My first steps on Nexus were intriguing. The mountains in the distance were far and vast; the remnants of our crashed spaceship littered in the snow, all to the sound of native creatures slaughtering what remained of our crew. “WildStar” brings new ingredients to the MMO recipe, but still feels familiar enough to make the player feel comfortable.

“WildStar” has a strong emphasis on quick, impulsive gameplay, and achieves it with its intuitive telegraph system. Essentially, all skills in your arsenal cover a certain amount of space. So the gamer has to aim their skills to hit the target, much like an action game familiar to console gamers.
The system for the most part is a resounding success. It feels good to rapidly input commands, and have to work to actually make them effective. It’s a refreshing take on Massive Multiplayer Online (MMO) combat, seeing as how the majority of games on the market have the player simply target an enemy and mash keys on the keyboard until the opponent is dead.

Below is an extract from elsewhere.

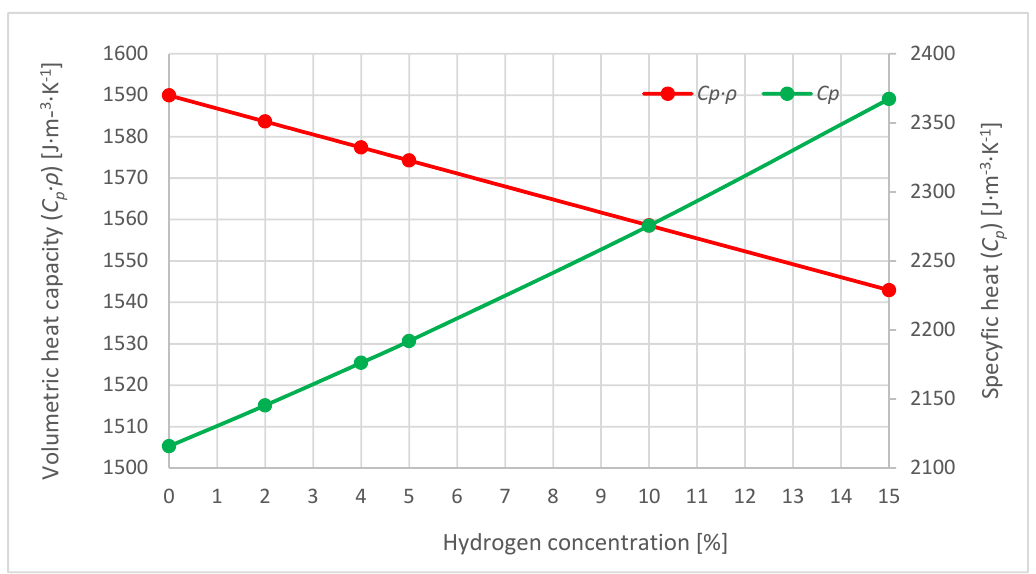
Figure 12. Specific heat ( C p ) and volumetric heat capacity (product of C p · ρ ) of used gas mixtures.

Leveling in “WildStar” is the game’s weakest link. It averages a normal player three days of time played to reach the game’s max level of 50. It was disappointing how bored I became with the game once I reached level 30. To put it simply, the questing experience is heavily uninspired. Most quests have you do basic tasks, such as kill 20 wolves, gather some flowers or run from objective A to objective B. It’s a shame because the game’s world design is absolutely breathtaking. You can tell how much time developers spent adding small details that really give Nexus life. The game’s lore is also incredibly interesting; the characters have a humorous charm that is enjoyable if you’re willing to search for it in the game’s lackluster questing system.

An MMO is all about finding a group of people you work well with, and taking on the game’s most difficult content. “WildStar” has done the best job with group Player vs. Environment (PvE) content out of any game I have ever seen before. The five-man dungeons are difficult. My friends are I were not able to quickly breeze through the content like we would in “World of Warcraft” Instead we had to analyze every encounter, and plan how to approach every situation as a team. The experience is an absolute thrill, and the rush of downing a difficult boss after being horribly destroyed by it prior is exhilarating.

“WildStar” also includes a robust crafting system that is still new to me even after I have spent so many hours creating items. If you enjoy spending hours gathering materials, checking prices and making a large profit, then “WildStar” gives the player plenty of opportunity to do so. The system is easy to learn, but difficult to master, and there are plenty of item recipes to keep gamers busy for months to come.

Player vs. Player (PvP) content is appealing at first,but is actually a slobbering mess once you start messing around with it. The game has created fluid combat that you would think would make battles against other players exciting, but it is actually a gigantic cluster of people stacking their attacks in a blind frenzy. There is little to differentiate skill, as it is impossible for the player to decide what telegraphs to avoid, and what telegraphs they can take. There are also class balancing issues that are frustrating, and limit players on how they want to approach the game.

“WildStar” is a great game that has a lot of potential, but it feels like the same old song and dance gamers are used to with some new mechanics to try and freshen up the genre. I would recommend this game if you’re waiting for the next “World of Warcraft” expansion to be released, or if you are waiting for “Destiny.” I will be spending my summer in Nexus, but after that, who knows.